• [RECORD EXTRACTS]
--- START ---

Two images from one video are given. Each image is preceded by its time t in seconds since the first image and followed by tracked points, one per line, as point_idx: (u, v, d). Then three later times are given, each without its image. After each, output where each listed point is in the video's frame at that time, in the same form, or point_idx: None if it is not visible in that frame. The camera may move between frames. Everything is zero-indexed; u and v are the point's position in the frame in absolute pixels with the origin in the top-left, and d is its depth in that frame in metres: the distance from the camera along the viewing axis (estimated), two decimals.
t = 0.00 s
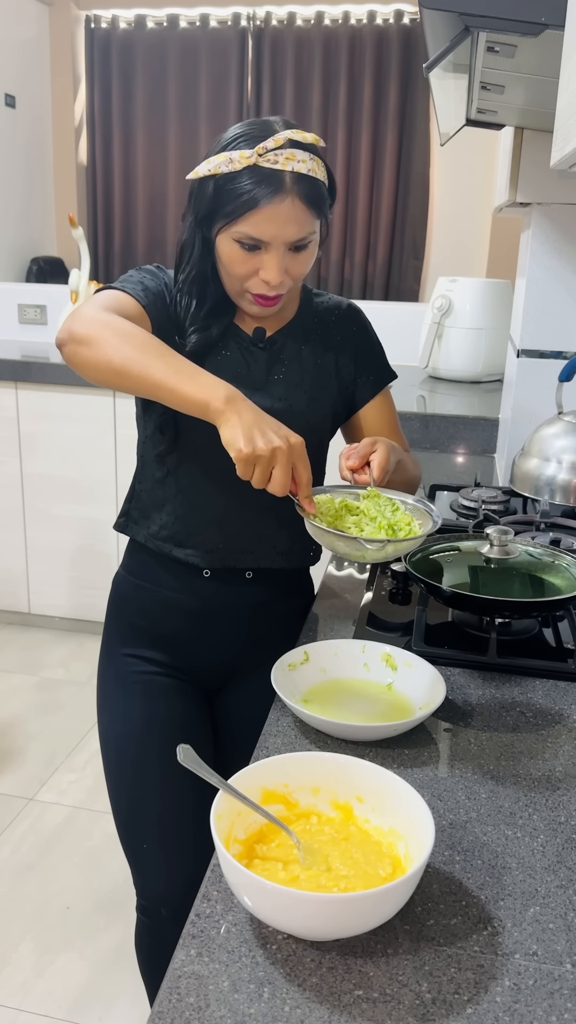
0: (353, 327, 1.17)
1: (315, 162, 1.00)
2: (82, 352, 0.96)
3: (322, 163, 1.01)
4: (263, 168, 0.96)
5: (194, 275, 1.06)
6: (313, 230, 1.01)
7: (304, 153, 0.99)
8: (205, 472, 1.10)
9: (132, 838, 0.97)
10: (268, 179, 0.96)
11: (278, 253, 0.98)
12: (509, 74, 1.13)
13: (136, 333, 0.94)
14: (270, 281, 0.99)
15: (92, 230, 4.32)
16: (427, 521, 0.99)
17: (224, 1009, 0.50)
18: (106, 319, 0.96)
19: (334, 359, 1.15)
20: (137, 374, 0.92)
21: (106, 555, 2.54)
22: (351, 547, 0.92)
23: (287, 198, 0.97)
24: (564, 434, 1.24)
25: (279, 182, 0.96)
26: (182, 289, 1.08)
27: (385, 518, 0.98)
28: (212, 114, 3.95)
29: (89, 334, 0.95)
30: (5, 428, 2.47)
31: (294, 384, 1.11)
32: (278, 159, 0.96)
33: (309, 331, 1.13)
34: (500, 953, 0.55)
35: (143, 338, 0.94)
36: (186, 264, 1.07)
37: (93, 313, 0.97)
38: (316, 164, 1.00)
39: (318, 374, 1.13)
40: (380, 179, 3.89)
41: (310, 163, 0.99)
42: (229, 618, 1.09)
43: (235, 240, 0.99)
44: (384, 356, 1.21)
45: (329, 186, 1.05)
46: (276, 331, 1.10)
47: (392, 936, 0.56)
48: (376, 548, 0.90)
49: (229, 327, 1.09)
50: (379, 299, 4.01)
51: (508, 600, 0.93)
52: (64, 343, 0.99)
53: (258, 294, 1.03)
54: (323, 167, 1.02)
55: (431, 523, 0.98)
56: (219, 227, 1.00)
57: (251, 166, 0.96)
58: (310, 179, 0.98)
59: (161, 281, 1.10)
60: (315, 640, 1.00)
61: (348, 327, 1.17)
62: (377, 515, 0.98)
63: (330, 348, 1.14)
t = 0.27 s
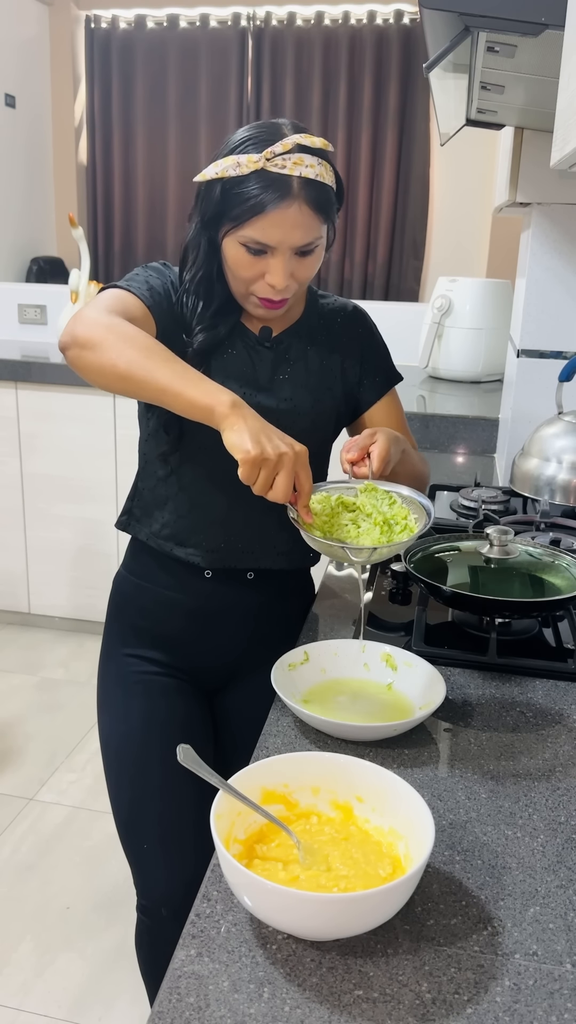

--- END ---

• [PROMPT]
Without any pictures, transcribe the listing above exactly as written.

• [COMPLETED EXERCISE]
Two images from one video are given. Each image is preceded by its time t in seconds since the first image and followed by tracked points, one per line, as point_idx: (u, v, d). Then three later times are given, each without its image. After each, output where each listed point is in the video's frame at that time, in the same form, or point_idx: None if it is not visible in that frame. The camera may move between frames. Everything is zero-indexed; u and v are the point's position in the frame in absolute pixels with the origin in the top-left, and d is its depth in that frame in metres: the distance from the camera along the viewing axis (estimated), two decimals.
t = 0.00 s
0: (353, 327, 1.17)
1: (315, 162, 1.00)
2: (82, 352, 0.96)
3: (322, 163, 1.01)
4: (263, 168, 0.96)
5: (194, 275, 1.06)
6: (313, 230, 1.01)
7: (304, 153, 0.99)
8: (205, 472, 1.10)
9: (132, 838, 0.97)
10: (268, 179, 0.96)
11: (278, 253, 0.98)
12: (509, 74, 1.13)
13: (136, 333, 0.94)
14: (270, 281, 0.99)
15: (92, 230, 4.32)
16: (427, 521, 0.99)
17: (224, 1009, 0.50)
18: (106, 319, 0.96)
19: (334, 359, 1.15)
20: (137, 374, 0.92)
21: (106, 555, 2.54)
22: (351, 547, 0.92)
23: (287, 198, 0.97)
24: (564, 434, 1.24)
25: (279, 182, 0.96)
26: (182, 289, 1.08)
27: (385, 518, 0.98)
28: (212, 114, 3.95)
29: (89, 334, 0.95)
30: (5, 428, 2.47)
31: (294, 384, 1.11)
32: (278, 159, 0.96)
33: (309, 331, 1.13)
34: (500, 953, 0.55)
35: (143, 338, 0.94)
36: (186, 264, 1.07)
37: (93, 313, 0.97)
38: (316, 164, 1.00)
39: (318, 374, 1.13)
40: (380, 179, 3.89)
41: (310, 163, 0.99)
42: (229, 618, 1.09)
43: (235, 240, 0.99)
44: (384, 356, 1.21)
45: (329, 186, 1.05)
46: (276, 331, 1.10)
47: (392, 936, 0.56)
48: (376, 548, 0.90)
49: (229, 327, 1.09)
50: (379, 299, 4.01)
51: (508, 600, 0.93)
52: (64, 343, 0.99)
53: (258, 294, 1.03)
54: (323, 167, 1.02)
55: (431, 523, 0.98)
56: (219, 227, 1.00)
57: (251, 166, 0.96)
58: (310, 179, 0.98)
59: (161, 281, 1.10)
60: (315, 640, 1.00)
61: (348, 327, 1.17)
62: (377, 515, 0.98)
63: (330, 348, 1.14)
t = 0.27 s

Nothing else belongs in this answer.